- Assignment
Faithfully repeat each entry below, minus the pictures.

════════════════

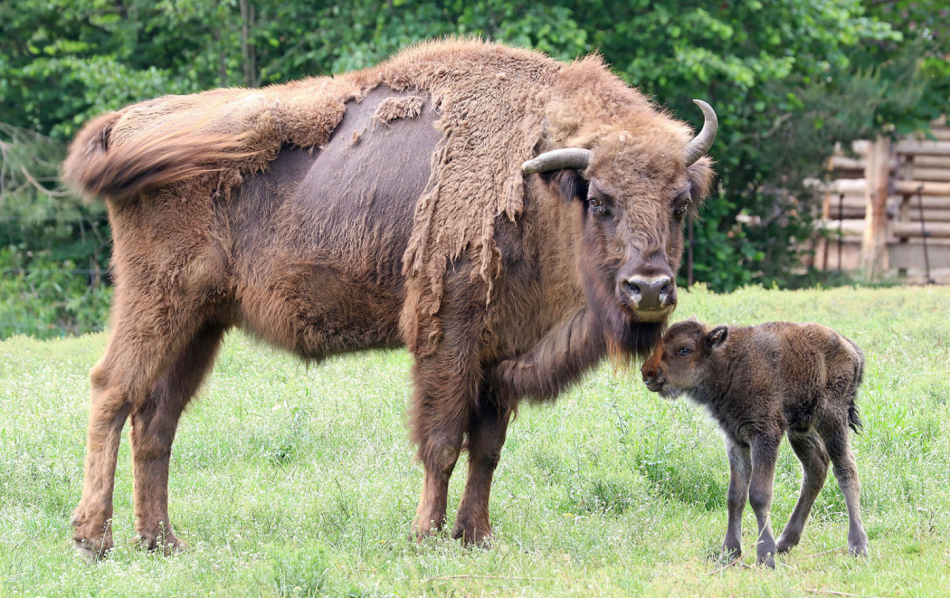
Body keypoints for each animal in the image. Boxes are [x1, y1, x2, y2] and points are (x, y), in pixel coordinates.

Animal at [63, 39, 716, 560]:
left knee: (157, 420)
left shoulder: (500, 352)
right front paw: (425, 535)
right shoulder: (449, 335)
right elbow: (443, 442)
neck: (541, 189)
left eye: (680, 202)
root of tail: (125, 122)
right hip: (158, 299)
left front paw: (477, 536)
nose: (649, 288)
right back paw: (93, 539)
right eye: (599, 199)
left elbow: (487, 449)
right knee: (112, 390)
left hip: (201, 323)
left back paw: (162, 541)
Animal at [640, 318, 872, 568]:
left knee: (846, 469)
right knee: (815, 469)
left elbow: (759, 495)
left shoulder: (765, 436)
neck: (727, 362)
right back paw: (785, 542)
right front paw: (729, 553)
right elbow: (735, 496)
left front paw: (765, 556)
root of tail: (849, 347)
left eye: (685, 349)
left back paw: (857, 546)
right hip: (800, 429)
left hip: (832, 420)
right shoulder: (737, 441)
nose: (647, 373)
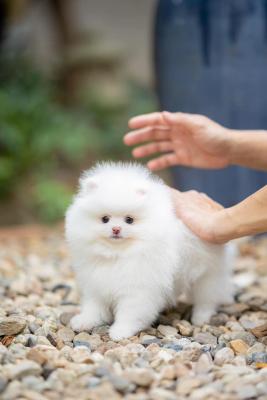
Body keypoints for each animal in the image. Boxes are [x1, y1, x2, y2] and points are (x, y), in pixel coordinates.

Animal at [65, 161, 232, 340]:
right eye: (105, 219)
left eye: (129, 220)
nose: (116, 229)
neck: (118, 255)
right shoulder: (96, 283)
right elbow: (94, 307)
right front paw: (84, 321)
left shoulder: (139, 289)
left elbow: (129, 313)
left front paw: (120, 331)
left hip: (206, 274)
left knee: (207, 298)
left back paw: (201, 317)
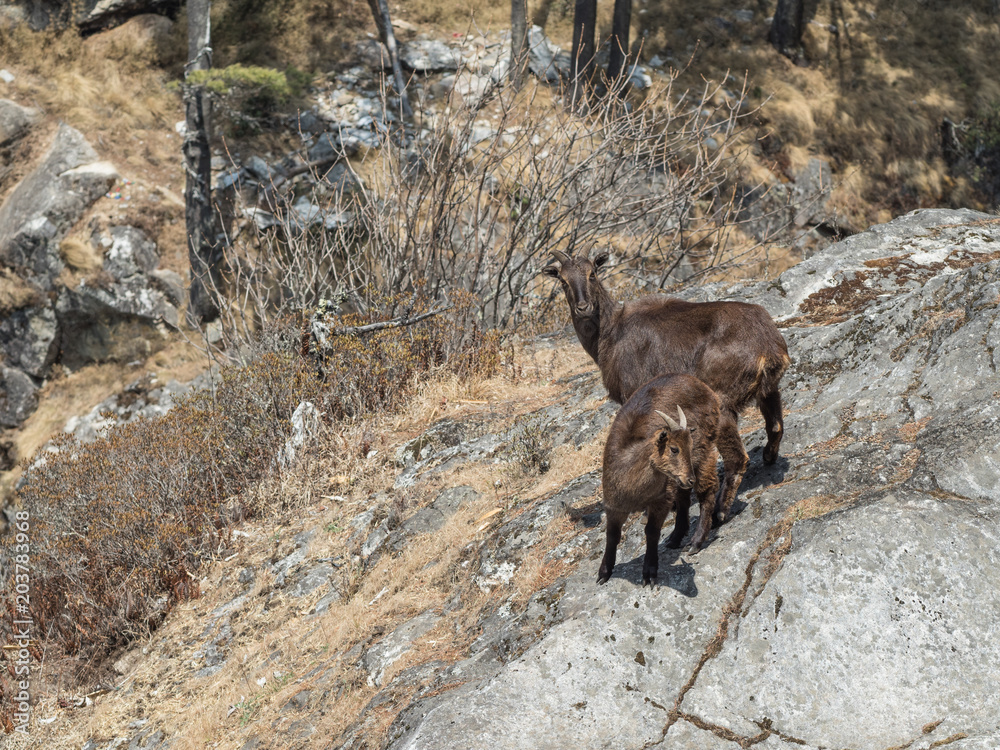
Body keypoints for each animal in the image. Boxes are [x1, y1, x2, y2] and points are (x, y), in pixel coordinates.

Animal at [544, 249, 789, 524]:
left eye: (592, 274)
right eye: (563, 281)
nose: (583, 307)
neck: (610, 334)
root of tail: (769, 346)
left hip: (722, 403)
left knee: (737, 459)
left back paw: (719, 513)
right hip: (769, 391)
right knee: (775, 426)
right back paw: (767, 458)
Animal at [599, 374, 721, 585]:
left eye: (688, 447)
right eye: (674, 449)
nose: (690, 479)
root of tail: (699, 384)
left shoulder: (661, 500)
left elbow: (652, 531)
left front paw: (649, 572)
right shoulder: (614, 505)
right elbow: (612, 535)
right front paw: (603, 573)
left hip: (704, 452)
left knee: (707, 492)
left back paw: (695, 542)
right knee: (684, 499)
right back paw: (675, 538)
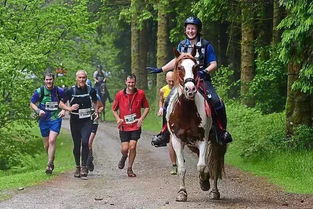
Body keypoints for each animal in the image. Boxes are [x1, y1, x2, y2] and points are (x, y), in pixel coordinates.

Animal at [167, 48, 225, 202]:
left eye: (196, 67)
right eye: (180, 67)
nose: (190, 89)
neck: (186, 111)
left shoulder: (203, 139)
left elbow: (202, 166)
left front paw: (204, 182)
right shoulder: (177, 140)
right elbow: (182, 168)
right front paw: (182, 193)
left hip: (216, 143)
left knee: (214, 164)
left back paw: (214, 191)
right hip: (192, 144)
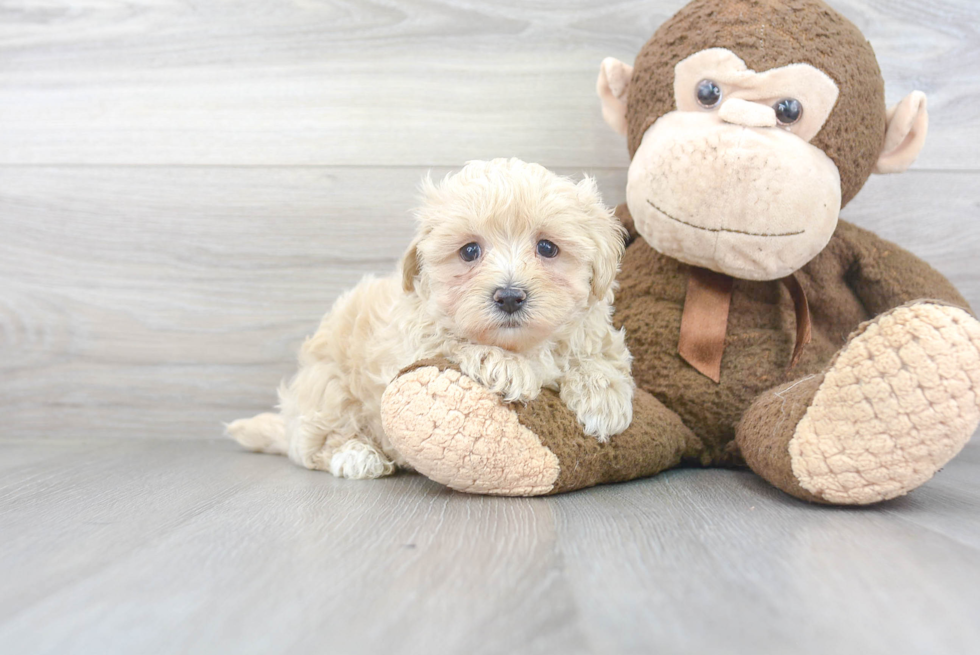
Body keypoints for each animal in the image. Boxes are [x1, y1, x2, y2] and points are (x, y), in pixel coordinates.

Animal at [226, 158, 632, 476]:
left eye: (548, 248)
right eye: (469, 251)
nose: (509, 296)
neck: (523, 344)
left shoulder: (596, 333)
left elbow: (598, 356)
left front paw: (603, 398)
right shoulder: (412, 348)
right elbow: (455, 343)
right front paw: (505, 366)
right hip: (327, 387)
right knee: (317, 444)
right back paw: (356, 455)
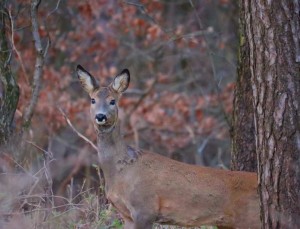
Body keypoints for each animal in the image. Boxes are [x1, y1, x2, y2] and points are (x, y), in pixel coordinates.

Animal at [75, 65, 260, 229]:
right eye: (92, 100)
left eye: (112, 101)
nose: (100, 116)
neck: (121, 169)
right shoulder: (127, 214)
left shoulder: (145, 208)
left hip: (250, 219)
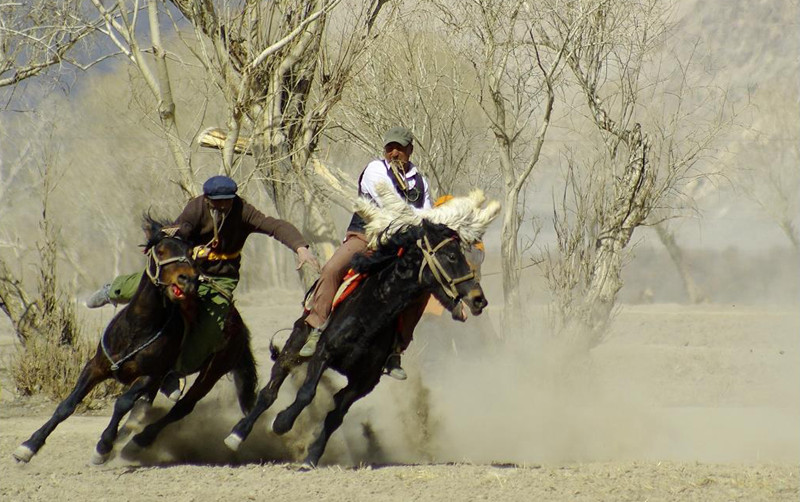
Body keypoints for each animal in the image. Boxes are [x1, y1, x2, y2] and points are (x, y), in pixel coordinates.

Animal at [12, 215, 256, 462]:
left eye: (190, 252)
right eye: (161, 250)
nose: (187, 279)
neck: (137, 328)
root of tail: (239, 324)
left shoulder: (149, 376)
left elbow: (122, 403)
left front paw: (103, 447)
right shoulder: (96, 366)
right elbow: (68, 405)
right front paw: (29, 446)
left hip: (212, 372)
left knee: (181, 408)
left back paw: (139, 441)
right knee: (147, 406)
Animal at [225, 184, 500, 466]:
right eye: (451, 255)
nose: (478, 299)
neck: (370, 317)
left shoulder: (364, 383)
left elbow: (335, 416)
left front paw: (312, 455)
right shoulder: (323, 354)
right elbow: (306, 392)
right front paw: (282, 423)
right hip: (296, 343)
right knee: (271, 387)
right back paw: (238, 434)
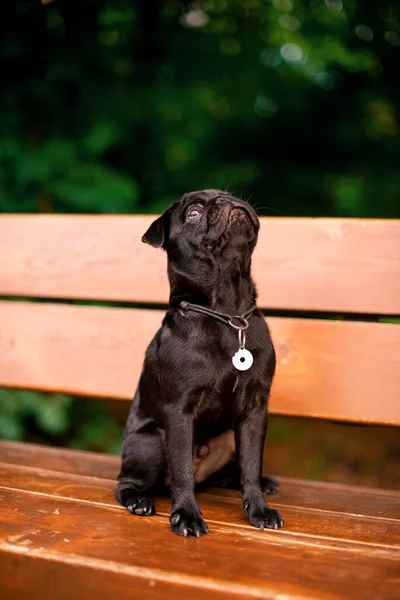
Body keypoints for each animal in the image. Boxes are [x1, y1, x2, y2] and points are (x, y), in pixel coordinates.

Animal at [115, 190, 284, 536]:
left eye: (229, 194)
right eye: (192, 212)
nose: (222, 200)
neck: (229, 313)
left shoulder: (255, 410)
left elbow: (251, 464)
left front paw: (259, 508)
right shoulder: (180, 411)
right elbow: (182, 471)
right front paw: (187, 515)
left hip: (230, 437)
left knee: (236, 470)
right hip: (151, 442)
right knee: (127, 482)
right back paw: (138, 500)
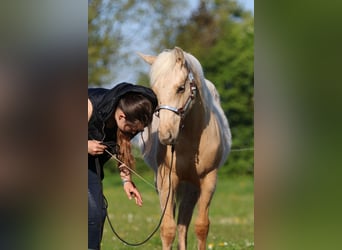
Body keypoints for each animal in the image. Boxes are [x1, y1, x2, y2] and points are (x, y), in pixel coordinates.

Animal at [138, 47, 231, 250]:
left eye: (181, 87)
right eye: (155, 91)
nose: (166, 135)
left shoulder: (208, 180)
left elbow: (201, 226)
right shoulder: (166, 179)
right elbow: (167, 228)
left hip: (192, 187)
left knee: (183, 224)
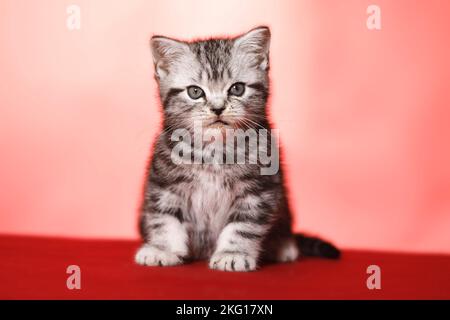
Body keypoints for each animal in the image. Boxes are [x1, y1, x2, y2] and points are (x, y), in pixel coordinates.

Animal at [135, 26, 340, 272]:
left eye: (237, 88)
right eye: (195, 92)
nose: (217, 108)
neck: (213, 151)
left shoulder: (258, 189)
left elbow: (244, 226)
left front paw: (233, 253)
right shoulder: (165, 184)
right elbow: (163, 218)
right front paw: (161, 249)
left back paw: (281, 245)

════════════════

- Reply to the exercise
Body keypoints for each animal in the image. Boxes are [x1, y1, x2, y2] and points are (x, y), in pixel coordinates.

Animal at [63, 39, 716, 560]:
left knee: (157, 420)
left shoulder: (500, 352)
right front paw: (425, 535)
right shoulder: (449, 335)
right elbow: (443, 442)
neck: (541, 189)
left eye: (680, 202)
root of tail: (125, 122)
right hip: (158, 299)
left front paw: (477, 536)
nose: (649, 288)
right back paw: (93, 539)
right eye: (599, 199)
left elbow: (487, 449)
right knee: (112, 390)
left hip: (201, 323)
left back paw: (162, 541)
Animal at [640, 318, 872, 568]:
left knee: (846, 469)
right knee: (815, 469)
left elbow: (759, 495)
left shoulder: (765, 436)
neck: (727, 362)
right back paw: (785, 542)
right front paw: (729, 553)
right elbow: (735, 496)
left front paw: (765, 556)
root of tail: (849, 347)
left eye: (685, 349)
left back paw: (857, 546)
right hip: (800, 429)
left hip: (832, 420)
right shoulder: (737, 441)
nose: (647, 373)
Body keypoints for each animal in the image. Boxes are [x1, y1, x2, y2] and points are (x, y), in pixel coordinates.

Animal at [65, 161, 232, 340]:
right eye: (105, 219)
left eye: (129, 220)
nose: (116, 229)
neck: (118, 255)
right shoulder: (96, 283)
right elbow: (94, 307)
right front paw: (84, 321)
left shoulder: (139, 289)
left elbow: (129, 313)
left front paw: (120, 331)
left hip: (206, 274)
left knee: (207, 298)
left back paw: (201, 317)
Body keypoints for each animal in the image. Boxes are [x1, y1, x2, y2] and points are (x, y), in pixel coordinates.

Animal at [544, 249, 789, 524]:
left eye: (592, 274)
right eye: (563, 281)
nose: (583, 307)
neck: (610, 334)
root of tail: (769, 346)
left hip: (722, 403)
left knee: (737, 459)
left back paw: (719, 513)
right hip: (769, 391)
right knee: (775, 426)
right back paw: (767, 458)
Animal at [599, 374, 721, 585]:
left eye: (688, 447)
right eye: (674, 449)
nose: (690, 479)
root of tail: (699, 384)
left shoulder: (661, 500)
left elbow: (652, 531)
left front paw: (649, 572)
right shoulder: (614, 505)
right elbow: (612, 535)
right front paw: (603, 573)
left hip: (704, 452)
left knee: (707, 492)
left back paw: (695, 542)
right knee: (684, 499)
right back paw: (675, 538)
Body keypoints for each animal in the image. Boxes are [x1, y1, x2, y2] and points are (x, y), in pixel coordinates.

Animal at [167, 48, 225, 202]:
left eye: (196, 67)
right eye: (180, 67)
nose: (190, 89)
neck: (186, 111)
left shoulder: (203, 139)
left elbow: (202, 166)
left front paw: (204, 182)
right shoulder: (177, 140)
right elbow: (182, 168)
right front paw: (182, 193)
left hip: (216, 143)
left knee: (214, 164)
left back paw: (214, 191)
right hip: (192, 144)
Body keypoints for each animal in the image. Boxes are [x1, y1, x2, y2] and points are (x, y), in pixel coordinates.

Animal at [226, 158, 632, 476]:
left eye: (548, 248)
right eye: (469, 251)
nose: (509, 296)
neck: (523, 344)
left shoulder: (596, 333)
left elbow: (598, 356)
left front paw: (603, 398)
right shoulder: (412, 348)
right elbow: (455, 343)
right front paw: (505, 366)
right hip: (327, 387)
right knee: (317, 444)
right back paw: (356, 455)
Body keypoints for each animal in the image. Boxes are [x1, y1, x2, y2] and points are (x, y), in pixel coordinates.

Animal at [75, 65, 260, 229]:
right eye: (92, 100)
left eye: (112, 101)
nose: (100, 116)
neck: (121, 169)
right shoulder: (127, 214)
left shoulder: (145, 208)
left hip: (250, 219)
Body keypoints for each animal in the image. Boxes are [x1, y1, x2, y2] and points are (x, y), in pixel coordinates.

Animal at [12, 215, 256, 462]:
left eye: (190, 252)
right eye: (161, 250)
nose: (187, 279)
neck: (137, 328)
root of tail: (239, 324)
left shoulder: (149, 376)
left elbow: (122, 403)
left front paw: (103, 447)
right shoulder: (96, 366)
right elbow: (68, 405)
right front paw: (29, 446)
left hip: (212, 372)
left knee: (181, 408)
left back paw: (139, 441)
right knee: (147, 406)
Animal at [225, 184, 500, 466]:
right eye: (451, 255)
nose: (478, 299)
neck: (370, 317)
left shoulder: (364, 383)
left elbow: (335, 416)
left front paw: (312, 455)
right shoulder: (323, 354)
right elbow: (306, 392)
right front paw: (282, 423)
right hip: (296, 343)
right knee: (271, 387)
right back paw: (238, 434)
Body keypoints for each animal in the image. Boxes are [x1, y1, x2, y2] and points are (x, y), in pixel coordinates.

Animal at [115, 190, 284, 536]:
left eye: (229, 194)
right eye: (192, 212)
nose: (222, 200)
neck: (229, 313)
left shoulder: (255, 410)
left elbow: (251, 464)
left front paw: (259, 508)
right shoulder: (180, 411)
right elbow: (182, 471)
right front paw: (187, 515)
left hip: (230, 437)
left knee: (236, 470)
right hip: (151, 442)
right knee: (127, 482)
right back paw: (138, 500)
Body keypoints for each animal in the image. Boxes are [x1, y1, x2, y2] and points are (x, y), in pixel coordinates.

Animal at [138, 47, 231, 250]:
left eye: (181, 87)
right eye: (155, 91)
nose: (166, 135)
left shoulder: (208, 180)
left elbow: (201, 226)
right shoulder: (166, 179)
right elbow: (167, 228)
left hip: (192, 187)
left knee: (183, 224)
Body keypoints for each animal in the image. Boxes are [x1, y1, x2, y2] and points are (x, y), in pixel coordinates.

Animal at [135, 26, 340, 272]:
left eye: (237, 88)
right eye: (195, 92)
nose: (217, 108)
neck: (213, 151)
left shoulder: (258, 189)
left elbow: (244, 226)
left front paw: (233, 253)
right shoulder: (165, 184)
right elbow: (163, 218)
right front paw: (161, 249)
left back paw: (281, 245)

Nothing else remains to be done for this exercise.